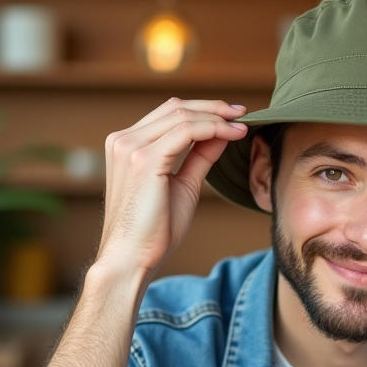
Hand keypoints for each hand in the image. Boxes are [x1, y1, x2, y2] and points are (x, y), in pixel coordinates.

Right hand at [96, 98, 247, 280]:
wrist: (131, 259)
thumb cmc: (153, 231)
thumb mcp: (183, 185)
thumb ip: (198, 157)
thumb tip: (222, 134)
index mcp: (127, 145)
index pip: (168, 114)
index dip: (204, 111)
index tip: (233, 117)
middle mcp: (124, 141)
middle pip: (175, 107)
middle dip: (213, 108)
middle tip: (242, 113)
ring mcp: (130, 147)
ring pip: (181, 115)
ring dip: (216, 117)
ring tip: (241, 125)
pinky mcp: (144, 159)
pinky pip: (186, 131)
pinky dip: (213, 128)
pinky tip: (233, 134)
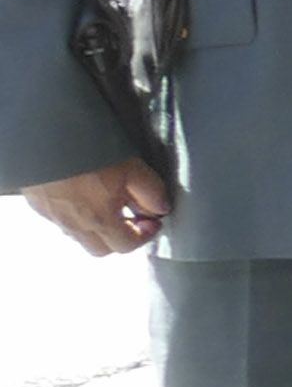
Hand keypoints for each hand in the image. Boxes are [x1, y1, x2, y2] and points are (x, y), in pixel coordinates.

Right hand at [23, 160, 167, 255]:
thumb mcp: (132, 169)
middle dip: (119, 238)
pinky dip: (75, 215)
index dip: (146, 236)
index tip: (152, 222)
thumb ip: (151, 193)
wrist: (43, 138)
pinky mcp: (37, 203)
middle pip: (100, 248)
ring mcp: (51, 215)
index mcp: (99, 220)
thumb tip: (160, 209)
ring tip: (106, 203)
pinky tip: (82, 196)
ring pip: (78, 235)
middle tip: (131, 216)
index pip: (126, 245)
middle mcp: (72, 224)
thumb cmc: (86, 152)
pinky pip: (59, 220)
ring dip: (96, 227)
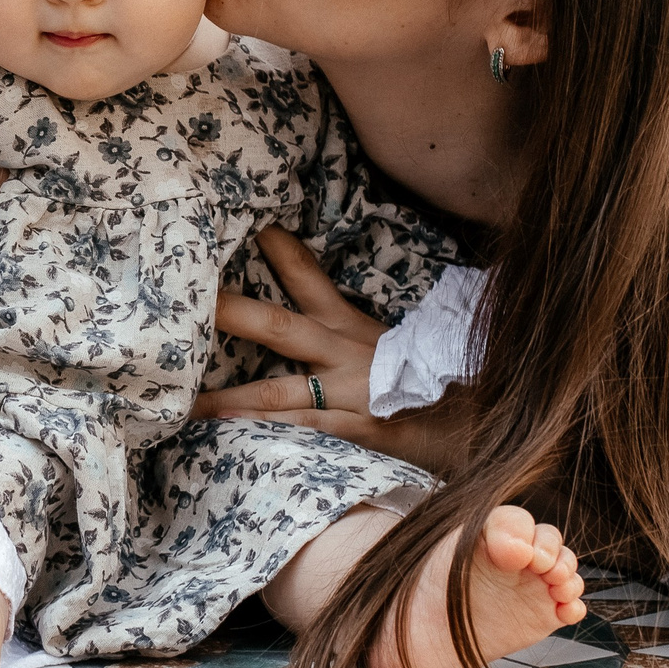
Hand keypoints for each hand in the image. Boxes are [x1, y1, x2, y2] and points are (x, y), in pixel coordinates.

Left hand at [195, 227, 471, 478]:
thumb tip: (329, 316)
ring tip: (183, 404)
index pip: (310, 280)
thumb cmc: (437, 384)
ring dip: (228, 398)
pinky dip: (269, 436)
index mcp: (352, 329)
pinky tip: (233, 441)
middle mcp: (345, 354)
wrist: (485, 419)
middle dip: (230, 311)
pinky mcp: (358, 432)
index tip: (246, 226)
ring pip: (275, 391)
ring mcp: (349, 394)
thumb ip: (359, 328)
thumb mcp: (400, 345)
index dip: (280, 252)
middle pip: (277, 325)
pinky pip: (305, 432)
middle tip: (187, 301)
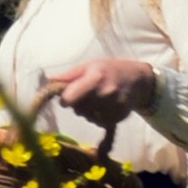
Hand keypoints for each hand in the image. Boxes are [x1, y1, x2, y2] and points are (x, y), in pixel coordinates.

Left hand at [36, 55, 157, 135]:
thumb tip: (48, 80)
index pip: (70, 97)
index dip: (65, 98)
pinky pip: (98, 122)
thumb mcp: (90, 65)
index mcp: (95, 78)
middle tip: (87, 94)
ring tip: (97, 99)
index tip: (67, 96)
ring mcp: (114, 107)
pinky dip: (98, 117)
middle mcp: (105, 93)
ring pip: (87, 117)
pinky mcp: (118, 118)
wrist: (139, 80)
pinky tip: (105, 106)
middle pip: (78, 109)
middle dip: (77, 104)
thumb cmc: (110, 69)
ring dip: (87, 111)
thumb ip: (69, 75)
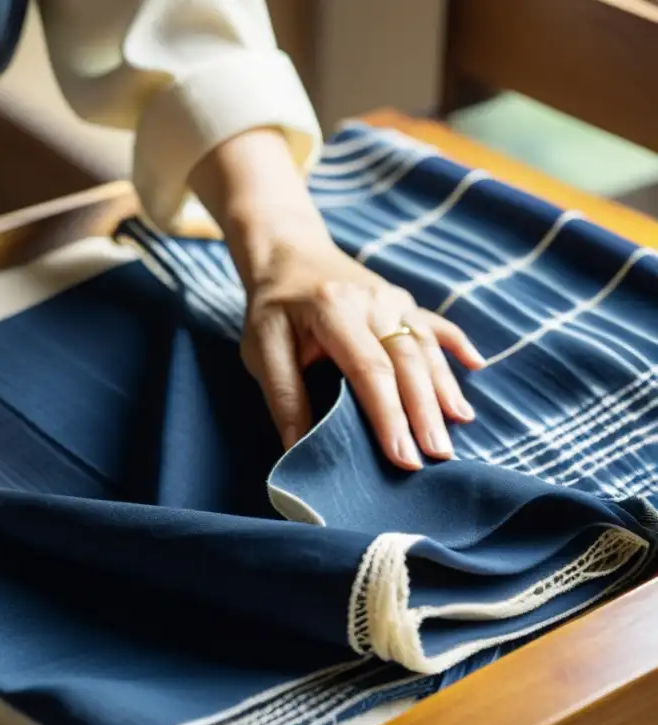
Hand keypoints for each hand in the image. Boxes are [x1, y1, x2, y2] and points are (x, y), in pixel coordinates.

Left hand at [237, 214, 484, 468]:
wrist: (287, 252)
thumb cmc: (272, 308)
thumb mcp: (262, 348)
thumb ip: (283, 395)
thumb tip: (298, 448)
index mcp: (334, 312)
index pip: (370, 370)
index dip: (389, 416)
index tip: (403, 457)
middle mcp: (371, 301)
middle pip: (407, 361)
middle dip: (425, 412)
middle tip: (439, 454)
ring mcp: (391, 298)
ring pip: (425, 346)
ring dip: (444, 387)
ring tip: (460, 424)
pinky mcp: (402, 299)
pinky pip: (434, 324)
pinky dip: (455, 345)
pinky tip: (477, 365)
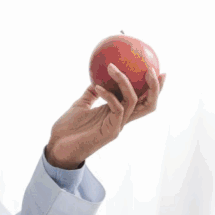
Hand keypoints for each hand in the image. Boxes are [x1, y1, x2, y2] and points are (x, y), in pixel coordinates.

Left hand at [44, 64, 165, 168]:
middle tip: (152, 69)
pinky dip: (108, 95)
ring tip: (114, 68)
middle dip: (154, 87)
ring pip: (133, 101)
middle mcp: (122, 120)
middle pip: (149, 104)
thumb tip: (97, 76)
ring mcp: (117, 126)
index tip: (157, 68)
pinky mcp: (110, 132)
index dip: (153, 87)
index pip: (142, 100)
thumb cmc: (68, 129)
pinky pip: (116, 108)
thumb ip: (92, 93)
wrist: (57, 147)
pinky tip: (97, 87)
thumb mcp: (81, 105)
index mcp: (117, 113)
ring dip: (124, 81)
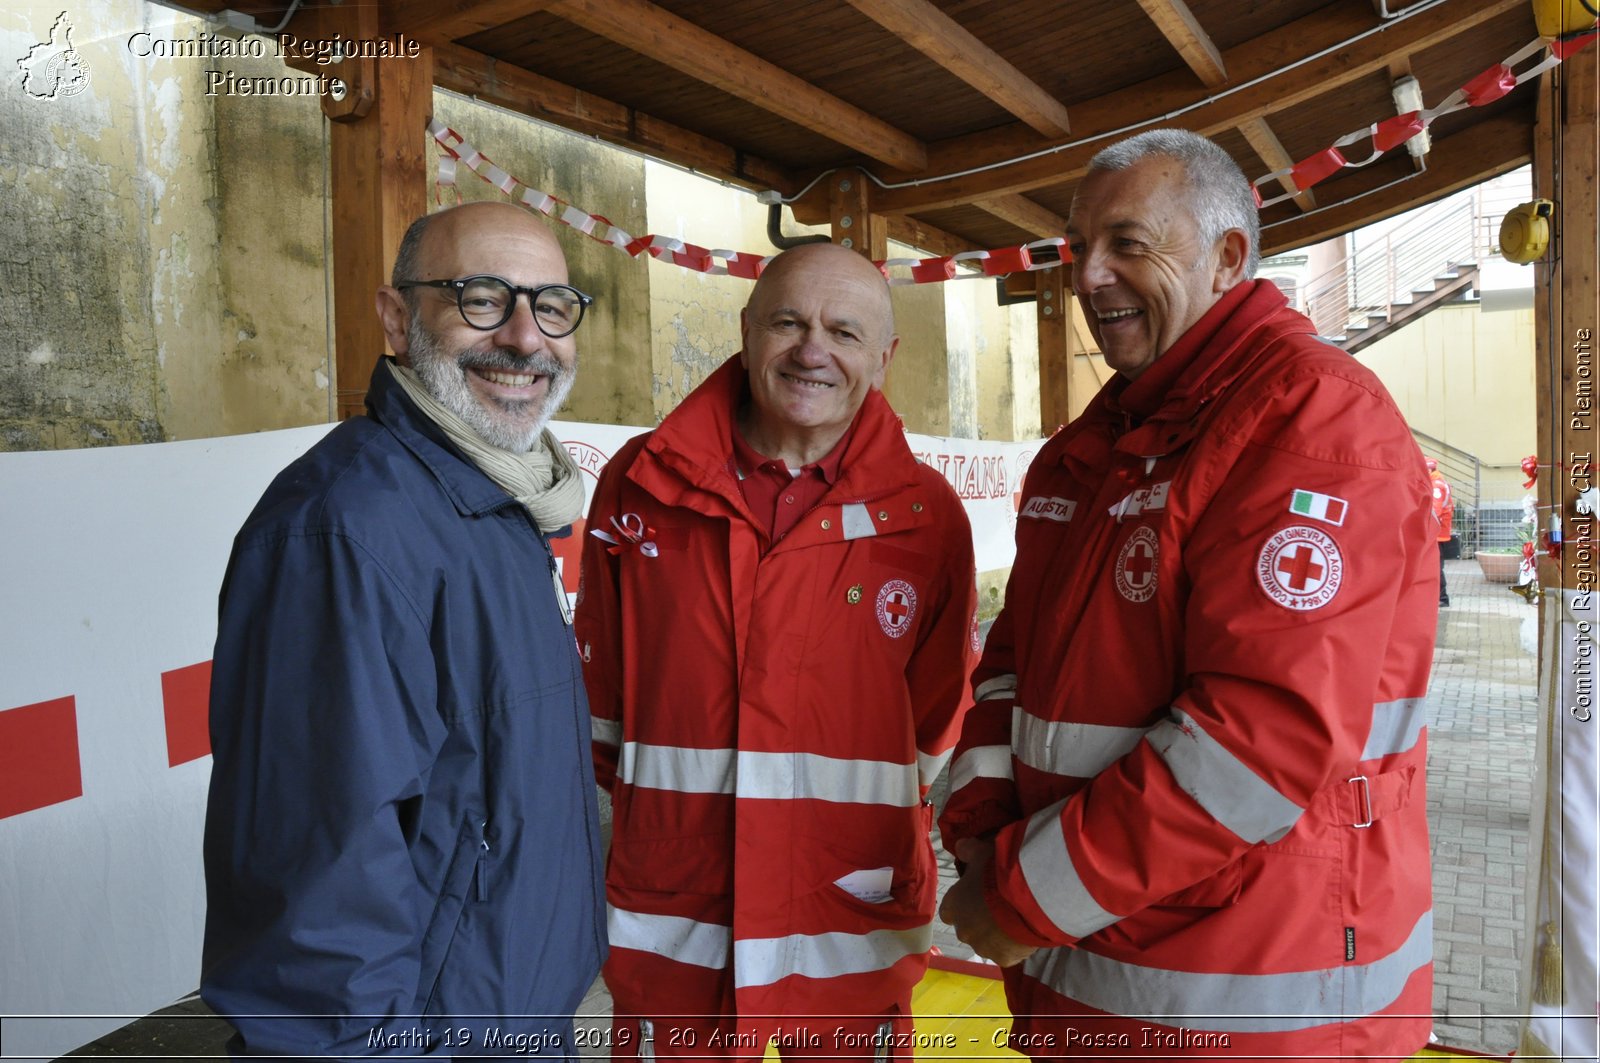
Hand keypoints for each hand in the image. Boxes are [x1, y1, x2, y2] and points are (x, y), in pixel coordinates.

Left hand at [938, 838, 1037, 967]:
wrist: (1028, 898)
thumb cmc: (998, 872)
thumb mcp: (983, 852)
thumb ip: (969, 850)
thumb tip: (960, 847)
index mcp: (953, 905)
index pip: (949, 911)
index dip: (962, 905)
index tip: (974, 898)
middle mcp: (963, 930)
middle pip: (968, 929)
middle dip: (980, 921)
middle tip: (1000, 907)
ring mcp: (983, 947)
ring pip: (987, 943)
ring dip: (997, 935)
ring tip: (1016, 918)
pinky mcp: (1004, 959)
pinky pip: (1007, 954)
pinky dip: (1014, 946)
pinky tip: (1025, 931)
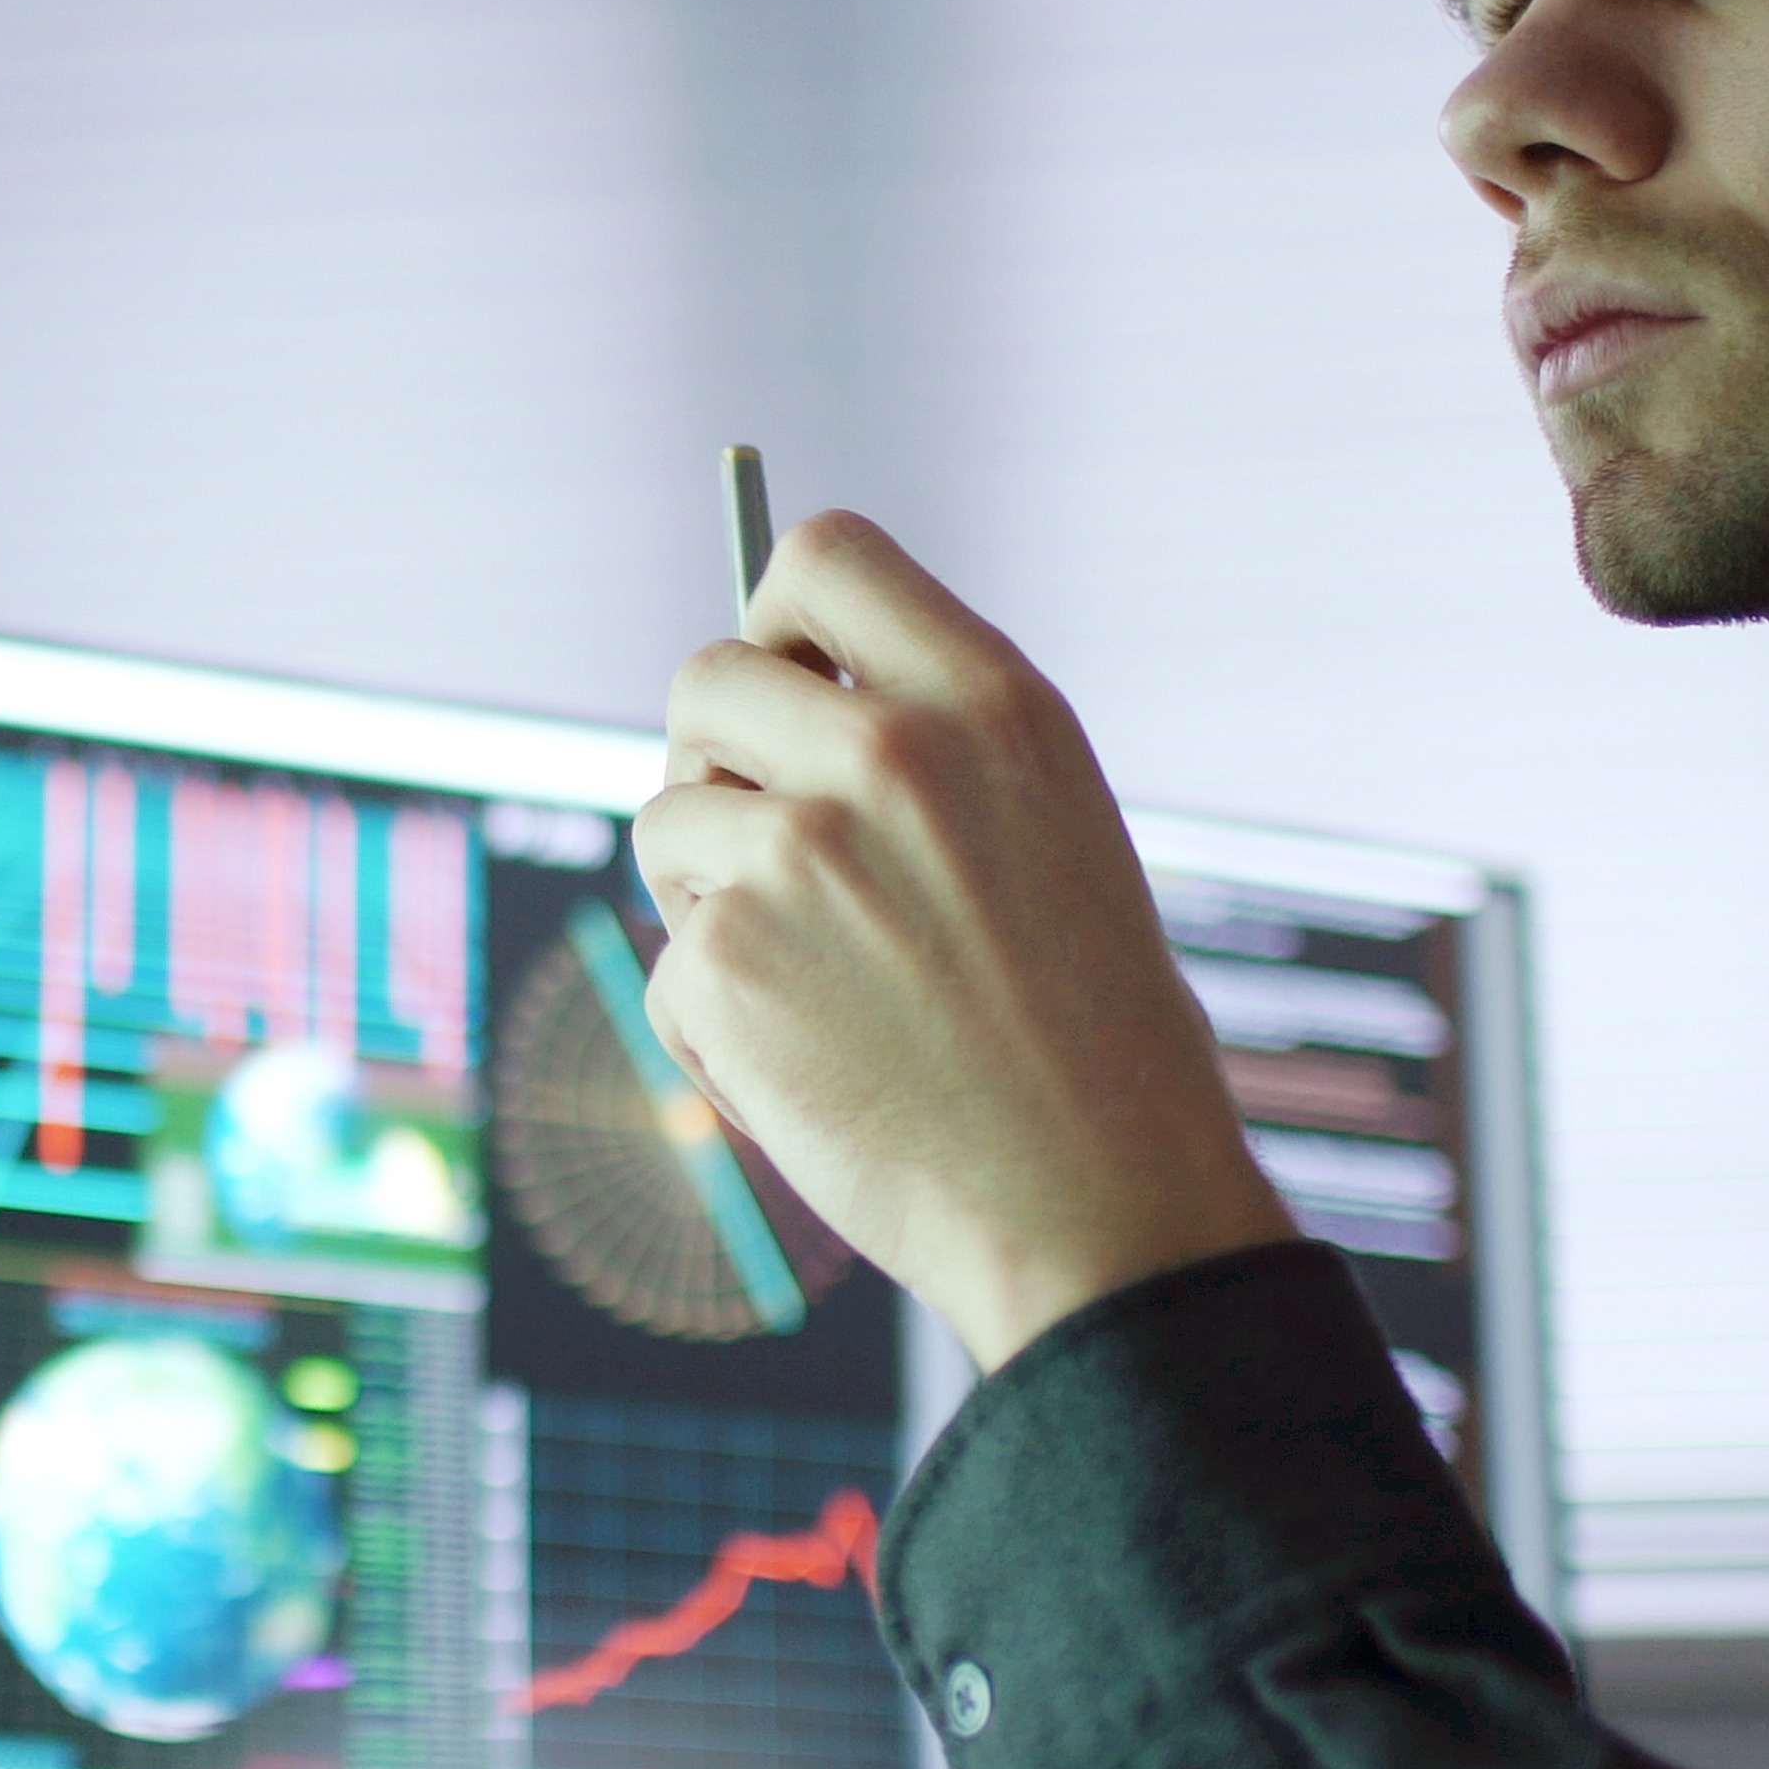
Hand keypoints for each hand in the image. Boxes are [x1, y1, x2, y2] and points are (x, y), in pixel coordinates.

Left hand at [631, 510, 1290, 1370]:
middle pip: (704, 680)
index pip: (826, 557)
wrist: (1102, 1210)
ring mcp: (795, 856)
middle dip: (716, 762)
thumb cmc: (1093, 1043)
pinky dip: (715, 1024)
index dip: (779, 615)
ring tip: (823, 986)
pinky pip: (668, 960)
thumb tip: (775, 709)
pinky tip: (813, 1073)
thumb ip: (926, 756)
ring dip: (710, 895)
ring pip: (666, 822)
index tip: (789, 681)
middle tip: (777, 857)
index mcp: (991, 704)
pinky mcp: (724, 964)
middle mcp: (888, 756)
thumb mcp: (1051, 835)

◆ **PROBLEM DESCRIPTION**:
Return exactly the stretch above whose first line contains "pinky dip: (75, 215)" and whose last line contains "wrist: (287, 252)", and nothing outside it. The pictures should not appear.

◆ **ANSWER TO THE EXERCISE**:
pinky dip: (75, 215)
index dip: (146, 236)
index tip: (152, 222)
thumb ip: (151, 193)
wrist: (43, 138)
pinky mcp: (37, 203)
middle pip: (100, 248)
ring mcp: (51, 215)
index mcp: (99, 220)
thumb tip: (160, 209)
ring tip: (106, 203)
pinky tip: (82, 196)
ring pip: (78, 235)
middle tip: (131, 216)
index pip: (126, 245)
middle mcp: (72, 224)
thumb cmc: (86, 152)
pinky pip: (59, 220)
ring dip: (96, 227)
Hand keypoints for each hand in the image. Boxes are [x1, y1, x2, y2] and points are (x, y), in pixel coordinates.

Left hand at [195, 227, 471, 478]:
thumb tip: (329, 316)
ring tip: (183, 404)
index pip: (310, 280)
thumb cmc: (437, 384)
ring dip: (228, 398)
pinky dip: (269, 436)
index mcp: (352, 329)
pinky tip: (233, 441)
middle mcp: (345, 354)
wrist: (485, 419)
middle dip: (230, 311)
pinky mcp: (358, 432)
index tip: (246, 226)
ring pip: (275, 391)
ring mcp: (349, 394)
thumb ip: (359, 328)
thumb mcp: (400, 345)
index dip: (280, 252)
middle pip: (277, 325)
pinky pip: (305, 432)
middle tip: (187, 301)
Hand keypoints for each hand in the image. Boxes are [x1, y1, x2, y2] and points are (x, y), in pixel coordinates.

Left hand at [36, 55, 157, 135]:
thumb tip: (48, 80)
index pip: (70, 97)
index dip: (65, 98)
pinky pip: (98, 122)
thumb mcp: (90, 65)
index mcp: (95, 78)
middle tip: (87, 94)
ring tip: (97, 99)
index tip: (67, 96)
ring mcp: (114, 107)
pinky dip: (98, 117)
middle mcp: (105, 93)
ring pip: (87, 117)
pinky mcp: (118, 118)
wrist: (139, 80)
pinky tip: (105, 106)
middle pip: (78, 109)
middle dip: (77, 104)
thumb cmc: (110, 69)
ring dip: (87, 111)
thumb ip: (69, 75)
Hand keypoints for each hand in the image. Boxes are [x1, y1, x2, y2] and points are (x, y), in pixel coordinates.

Left hand at [237, 214, 484, 468]:
wrist: (287, 252)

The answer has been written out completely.